Исходный текст >>
%%
Лингвист, филолог, музыковед, в прошлом — коллега Юрия Лотмана в Тарту, сейчас — профессор Колумбийского университета Борис Гаспаров — об эмиграции как опыте отчуждения, об элитарности лингвистики, о необходимости интеллектуальных прорывов в России.
Ростов — Москва — Тарту
Как я попал на филологический факультет? Не знаю, я хорошо успевал по математике, у меня даже были некоторые отличия на этом поприще в школьные годы, а потом, в последние два года школы — это была середина 1950-х годов, я как-то очень погрузился в мир литературы, поэзии. Вдруг из такого герметичного математика, поглощенного решением математических проблем, я превратился в человека, читающего стихи. Отчасти, наверное, я ретроспективно так считаю, будто причина — тот сдвиг в обществе, который произошел после 1954 года, какие-то флюиды на меня подействовали. Хотя в том провинциальном Ростове-на-Дону, где я находился, еще новых веяний фактически не ощущалось.
Попав в университет с намерением заниматься литературой, философией, я увидел, что не могу заниматься этим в таком духе, как вокруг говорилось об этом предмете, и взял самую эзотерическую дисциплину, а именно церковно-славянский язык, очень им увлекся, и дипломная работа и даже диссертация мои были посвящены церковно-славянскому и раннему древнерусскому языкам.Я приехал в Москву, поступил в Ленинский педагогический интститут, и параллельно, в 1963 году, я поступил в Гнесинку. Закончил в 1968 году, в это время я уже был доцентом Тартуского университета. Мне предлагали работу по специальности — теории музыки, но в это время бросить Тартуский университет было бы безумием, и я уже не мог и подумать об этом. Так что цель стать музыкантом осуществилась, но не совсем.
Я поехал по распределению в Бельцский педагогический институт, в городе Бельцы в Молдавии, и два года я там преподавал, а получив кандидатскую степень, просто приехал в Тарту по собственной инициативе. Как выяснилось потом, ректор был озабочен усилением кафедры русского языка, что пришлось как раз кстати. Он отправил меня к Лотману, чтобы я с ним побеседовал. То, что интересовало тогда Лотмана, я знал очень хорошо, потому что был совершенно поглощен структурной лингвистикой и хорошо ориентировался в ней. Видимо, этот разговор прошел успешно, и через некоторое время я получил приглашение от него. Я жил в Тарту с 1966 года и до 1980-го, когда уехал в Америку.
Эмиграция, интеграция и отчуждение
Вообще говоря, это была израильская эмиграция через мою жену, но с некоторыми осложнениями, потому что нас долго не выпускали. Первые два года я был visiting professor, прежде чем попал в Беркли на постоянное место, а моя жена (впоследствии мы разошлись) заканчивала диссертацию о Чернышевском в аспирантуре в Стэнфорде и потом получила постоянную работу. Сейчас она преподает в Беркли. Ирина Паперно, она известный ученый.
%%
Фрагмент набора данных >>
%%
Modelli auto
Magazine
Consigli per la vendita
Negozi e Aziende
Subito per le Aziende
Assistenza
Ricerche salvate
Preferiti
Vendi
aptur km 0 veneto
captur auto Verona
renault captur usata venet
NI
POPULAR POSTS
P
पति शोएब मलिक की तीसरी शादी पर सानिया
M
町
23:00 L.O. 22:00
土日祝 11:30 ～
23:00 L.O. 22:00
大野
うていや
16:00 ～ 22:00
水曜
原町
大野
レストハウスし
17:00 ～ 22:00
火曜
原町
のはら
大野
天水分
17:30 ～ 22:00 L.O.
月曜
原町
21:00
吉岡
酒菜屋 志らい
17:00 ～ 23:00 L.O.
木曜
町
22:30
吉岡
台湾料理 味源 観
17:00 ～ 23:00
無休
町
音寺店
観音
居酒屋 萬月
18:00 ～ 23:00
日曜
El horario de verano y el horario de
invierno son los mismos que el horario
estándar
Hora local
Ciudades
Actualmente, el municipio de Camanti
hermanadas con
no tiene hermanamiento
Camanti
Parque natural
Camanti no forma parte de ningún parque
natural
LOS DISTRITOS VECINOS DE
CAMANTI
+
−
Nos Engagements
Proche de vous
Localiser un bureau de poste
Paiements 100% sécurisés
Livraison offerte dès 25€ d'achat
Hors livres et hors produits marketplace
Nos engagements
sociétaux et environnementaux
%%
Задания >>
1. Назовите количество строк списка, в которых встречается строка «captur», учитывая регистр. В ответе укажите только число.
2. Продолжите рассказ Бориса Гаспарова о своей жизни, начав сразу после последнего приведенного предложения.

Ответы >>
1. 2

2.
В определенном смысле тогда было легче интегрироваться в американскую академию. Ввиду безумной изоляции Советского Союза были смягчены ожидания относительно того, насколько человек умеет ориентироваться в другой среде, в другой системе. Всегда давался кредит: если было видно, что у человека есть содержание, ему довольно легко делали скидку для того, чтобы он вошел в эту жизнь, понимая, что у него не было никаких возможностей это сделать раньше. Теперь такого нет. Теперь от человека ожидают, что он будет хорошо знаком со всем стилем интеллектуальной и академической жизни. И для этого сейчас есть возможности: большинство наших аспирантов, поступающих сейчас из России, или просто получили бакалавра в Америке, или учились год-два в Европе или Америке, никто не приезжает просто из России. Конечно, у человека сейчас гораздо больше возможностей.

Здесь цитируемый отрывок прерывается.